Some of the sector’s largest firms are reporting dramatic increases in the numbers of people moving lock, stock and barrel to Australia, Canada, New Zealand and the UK. Most of these migrants are families who have cut their losses on property at home or are renting out their homes in the expectation of a return in three to five years’ time.
Last month, a report from the EU Commission showed more people were leaving Ireland than anywhere else in the European Union and commentators attributed these rising emigration levels to departing non-nationals and young Irish males in search of better job prospects.
But according to Eamonn Finn, of Allen Removals, the “overwhelming majority of clients are Irish families who have decided to move overseas permanently” to escape the deepening economic crisis at home. He claims he is moving five to six families a week and says more than 80 per cent of his business is now focused on “deep-sea shipping”.
It’s a radical turnaround from the halcyon days of the Celtic Tiger, when spiralling property prices meant overseas removals was a niche business.
Now it’s “our bread and butter” says Finn. “It’s not a business we would have chased in the boom times,” he says, but he concedes the resurgence in emigration has delivered a valuable lifeline to an industry that threatened to go the way of many other property-related companies .
Although the company has reduced its workforce, it is still going and, Finn claims, “we would have gone to the wall” without the rise in migration.
Aubrey McCarthy, managing director of AMC Removals and Storage, tells a similar story. “During the property boom, about 80 per cent of our business was in the domestic market and about 20 per cent was in exports. That situation has been completely reversed.”
He maintains the sharp increase in families leaving the country – AMC moves an average of seven families a week – has driven up profits at the firm and led him to expand his fleet.
Demand for storage has also jumped. According to McCarthy, many families will “put their furniture into storage and rent out their homes” before committing to a more permanent move. “We do have some clients who like to get a feel for a country first.
“They usually wait for three to six months and then ship out their furniture.”
But Deirdre Fitzgerald of Move Masters, a company that specialises in international relocations, warns that not all families find the grass greener on the other side of the world.

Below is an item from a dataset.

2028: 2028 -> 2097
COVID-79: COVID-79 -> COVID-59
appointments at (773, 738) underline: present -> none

While overseas removals now, in the wake of the property market crash, account for 85 per cent of her firm’s business, she points out that “two out of every five clients” decide to return home within a year of moving.

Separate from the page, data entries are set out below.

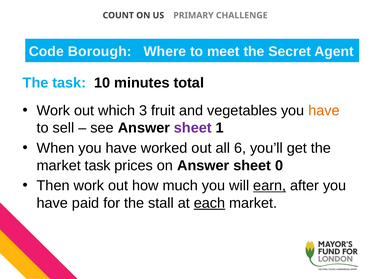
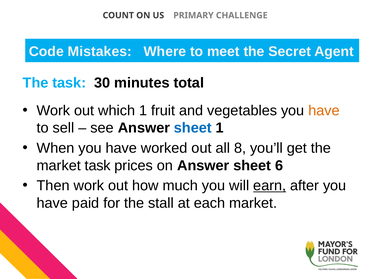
Borough: Borough -> Mistakes
10: 10 -> 30
which 3: 3 -> 1
sheet at (193, 128) colour: purple -> blue
6: 6 -> 8
0: 0 -> 6
each underline: present -> none
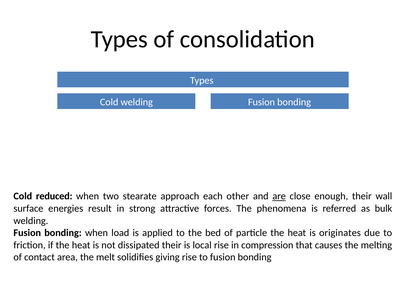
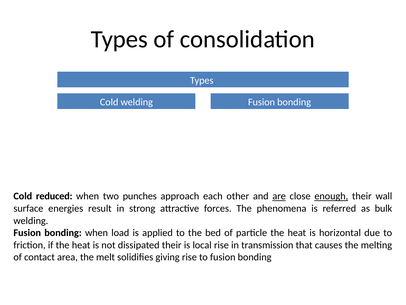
stearate: stearate -> punches
enough underline: none -> present
originates: originates -> horizontal
compression: compression -> transmission
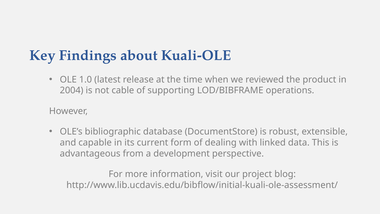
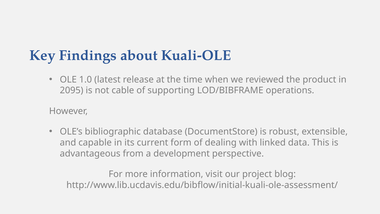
2004: 2004 -> 2095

Moving to Australia causes the most serious adjustment problems, according to Fitzgerald, “The Irish tend to regard Australia as an easygoing country, with good weather and a booming jobs market.
“Then when they get there they discover the cost of living is too high, many of them end up double-jobbing and then return disillusioned. Unfortunately it means these families bear the cost of moving twice in a short period of time and of course they go through the trauma of moving children from one side of the world to the other and back again.”

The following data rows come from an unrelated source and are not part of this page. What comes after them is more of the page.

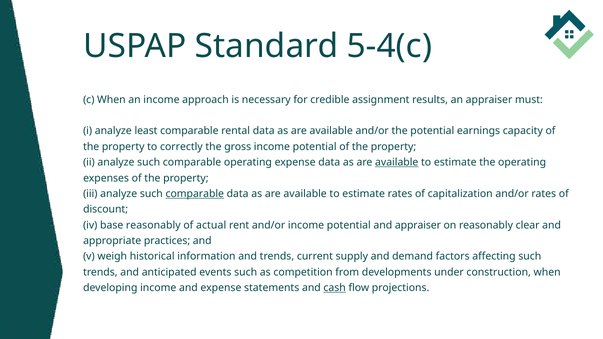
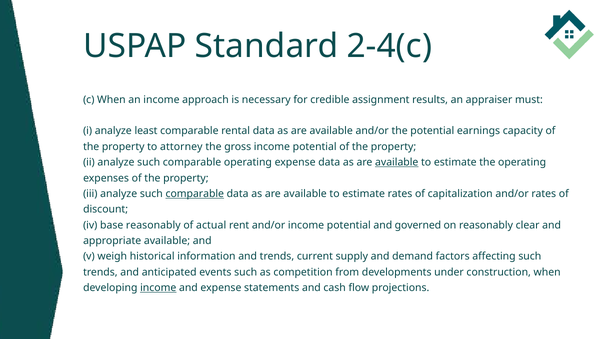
5-4(c: 5-4(c -> 2-4(c
correctly: correctly -> attorney
and appraiser: appraiser -> governed
appropriate practices: practices -> available
income at (158, 288) underline: none -> present
cash underline: present -> none
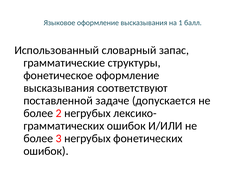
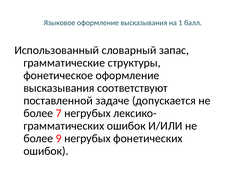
2: 2 -> 7
3: 3 -> 9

McCarthy concedes that some families find the relocation to Australia and Canada – the two most popular countries for emigrants – “stressful” but points out that “today’s migrants are very different to “the panicked people” forced to leave in the 1970s and 1980s. “Back then,” he says, “many fled to New York and the UK with little more than a suitcase, whereas these days people are going further afield, they’re more educated and they’re wealthier because they have either sold or are renting out property here.”
While many may feel sad at this growing exodus, a return to the Celtic Tiger era, when mass emigration looked like it had been consigned to the history books, looks unlikely. A report issued by the Economic and Social Research Institute last month predicted up to 200,000 people will have left these shores by 2015.